[Human pose keypoint data]
--- --- ---
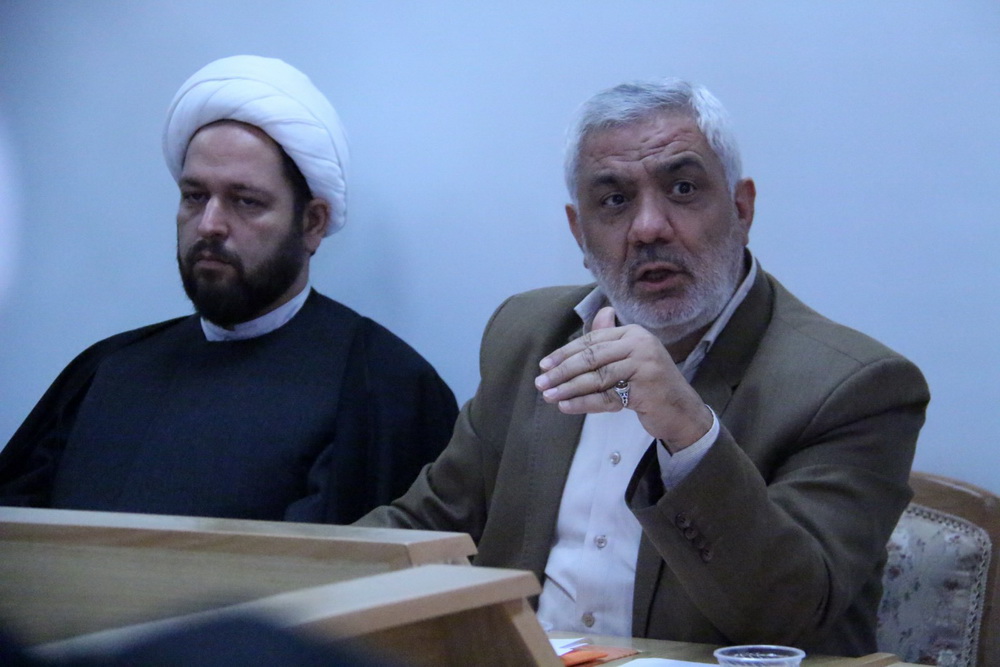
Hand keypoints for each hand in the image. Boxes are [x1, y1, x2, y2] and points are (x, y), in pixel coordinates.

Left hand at [534, 306, 712, 452]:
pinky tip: (566, 407)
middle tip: (540, 382)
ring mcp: (645, 366)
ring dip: (568, 389)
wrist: (682, 411)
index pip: (592, 341)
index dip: (565, 353)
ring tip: (549, 396)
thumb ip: (611, 339)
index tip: (544, 366)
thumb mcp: (632, 357)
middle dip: (562, 371)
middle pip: (591, 358)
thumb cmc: (651, 384)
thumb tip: (602, 312)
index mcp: (634, 333)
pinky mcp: (646, 389)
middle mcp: (641, 345)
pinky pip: (607, 397)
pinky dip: (584, 403)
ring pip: (597, 378)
--- --- ---
Task item —
Going from the line that has "index pip: (592, 341)" through the last line of the entries, retype each line exactly as given and add nothing.

Result —
index pip: (592, 341)
index dip: (565, 353)
ring tip: (549, 396)
thumb ip: (611, 339)
index tip: (544, 366)
thumb mcp: (632, 357)
middle dip: (562, 371)
middle pip: (591, 358)
thumb cmc: (651, 384)
thumb tip: (602, 312)
index mcp: (634, 333)
pinky mcp: (646, 389)
middle mcp: (641, 345)
pinky pip: (607, 397)
pinky dip: (584, 403)
ring pip: (597, 378)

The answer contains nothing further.